(Data items)
►

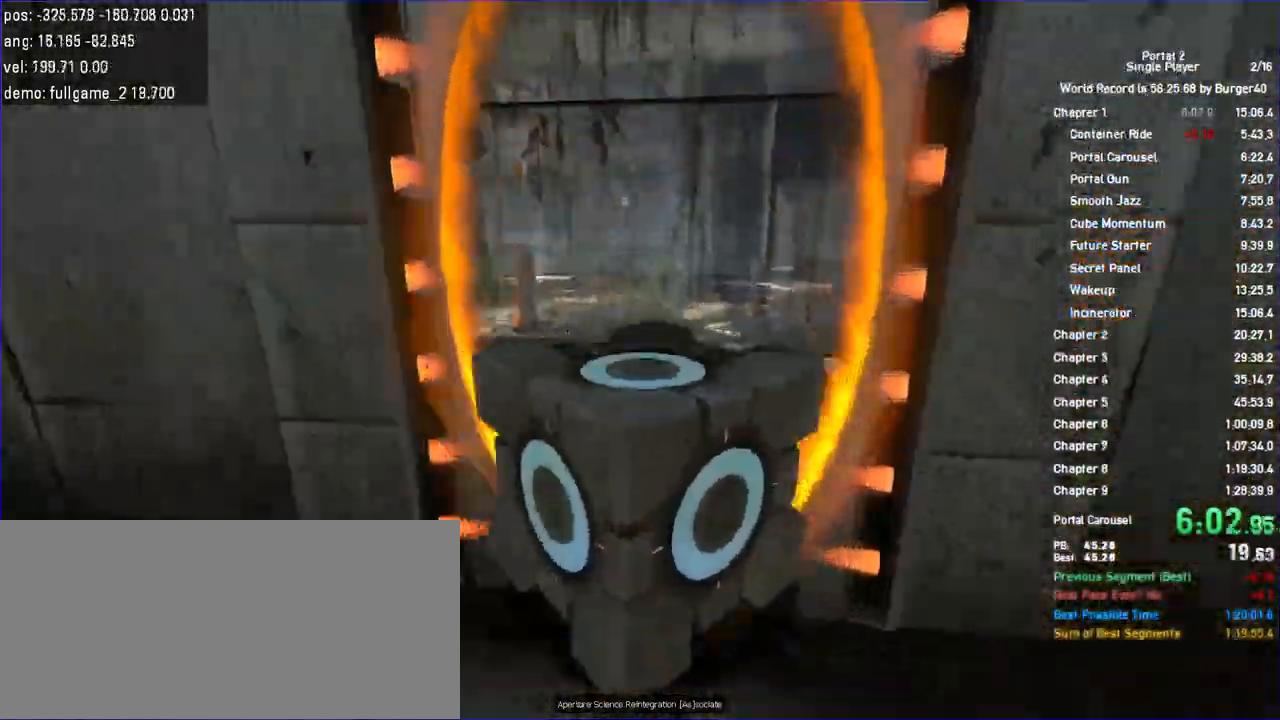
{"keys": ["w"], "mouse": [], "events": [[100, "a", "down"], [100, "d", "up"], [200, "a", "up"], [200, "d", "down"], [300, "d", "up"]]}
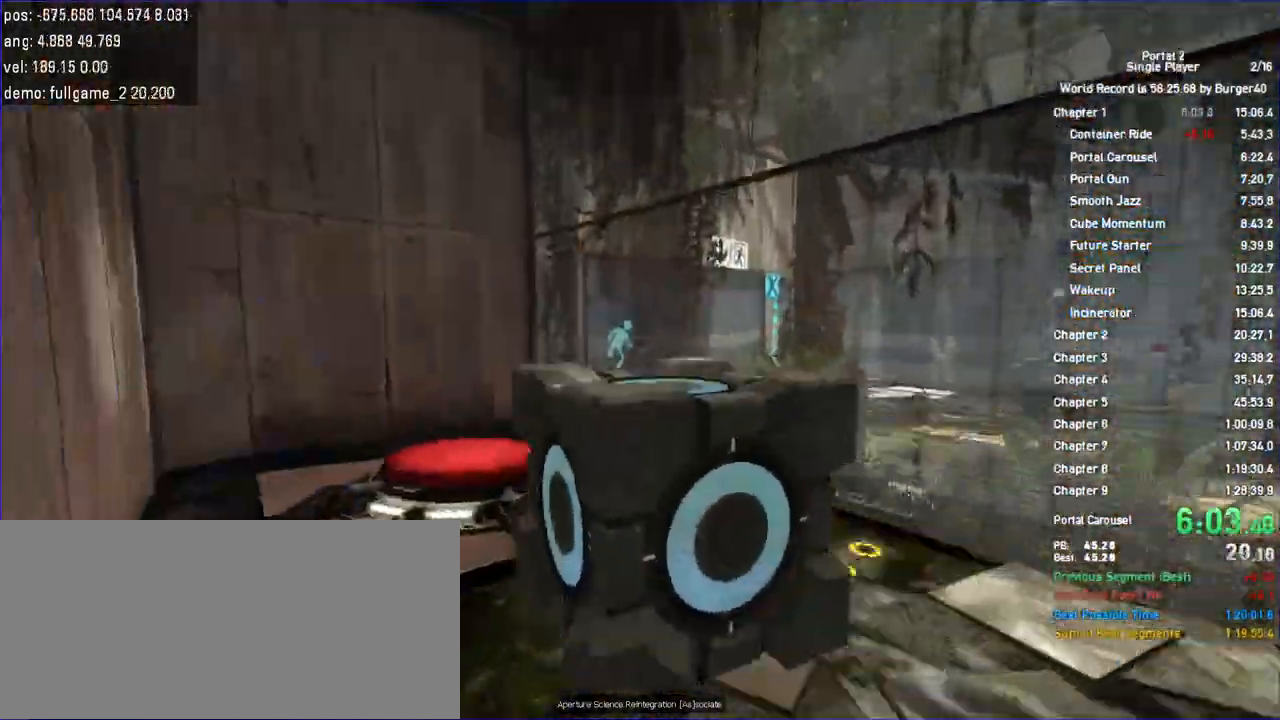
{"keys": ["a"], "mouse": [], "events": [[333, "w", "up"], [467, "a", "down"]]}
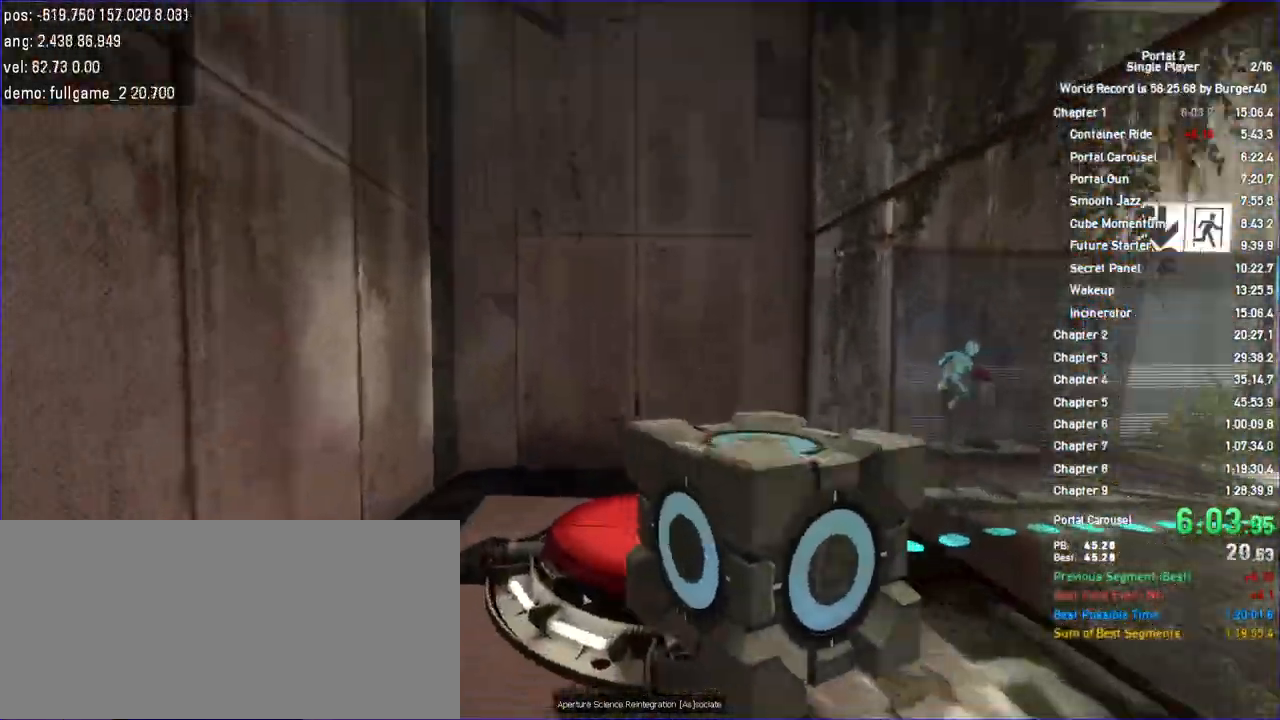
{"keys": ["d"], "mouse": [], "events": [[400, "w", "down"], [467, "a", "up"], [467, "d", "down"], [500, "w", "up"]]}
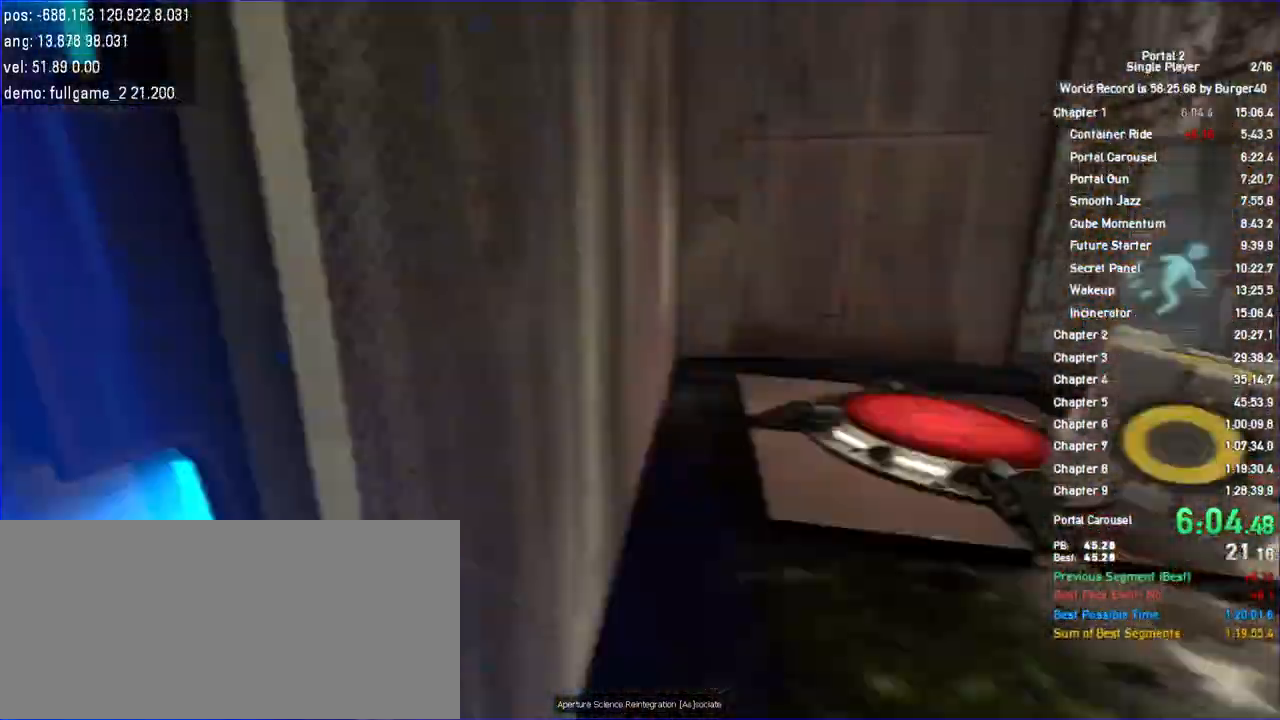
{"keys": ["a"], "mouse": [], "events": [[233, "d", "up"], [433, "a", "down"]]}
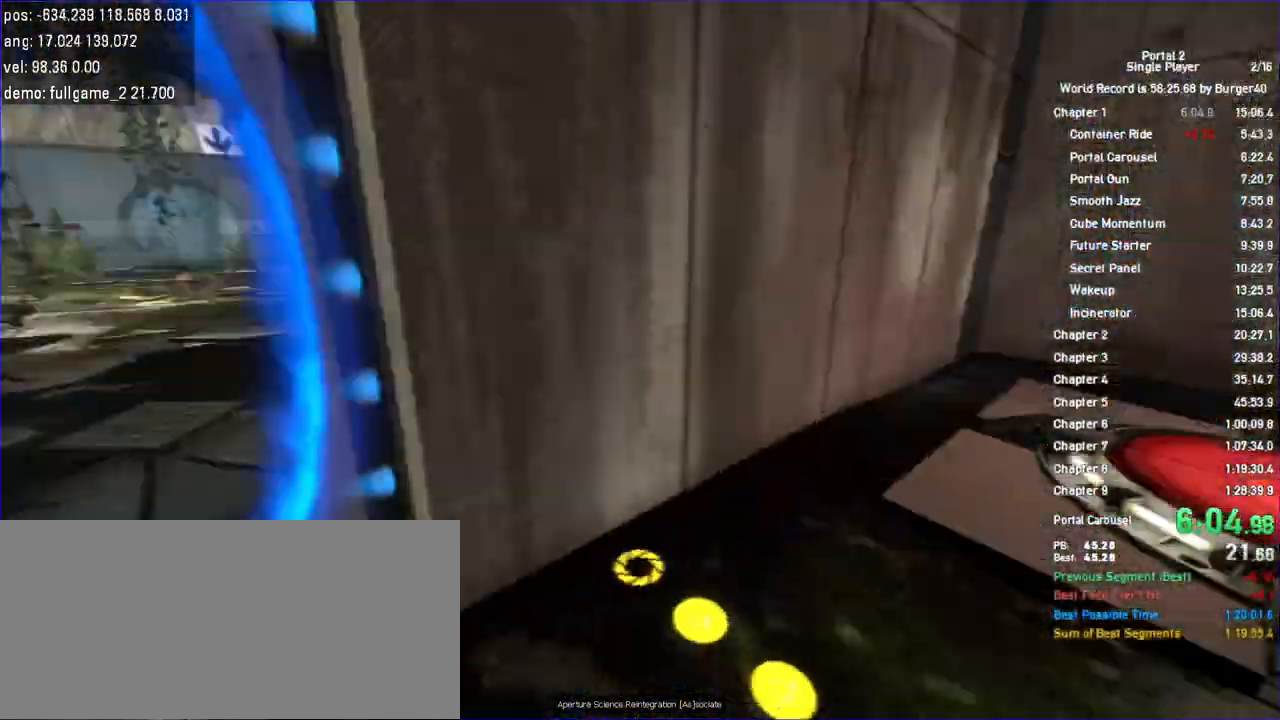
{"keys": ["a", "w"], "mouse": []}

◄

**Activity**
What is needed is an exact copy of every entry, with the pictures removed.

**Solution**
{"keys": ["w"], "mouse": [], "events": [[100, "a", "down"], [100, "d", "up"], [200, "a", "up"], [200, "d", "down"], [300, "d", "up"]]}
{"keys": ["a"], "mouse": [], "events": [[333, "w", "up"], [467, "a", "down"]]}
{"keys": ["d"], "mouse": [], "events": [[400, "w", "down"], [467, "a", "up"], [467, "d", "down"], [500, "w", "up"]]}
{"keys": ["a"], "mouse": [], "events": [[233, "d", "up"], [433, "a", "down"]]}
{"keys": ["a", "w"], "mouse": []}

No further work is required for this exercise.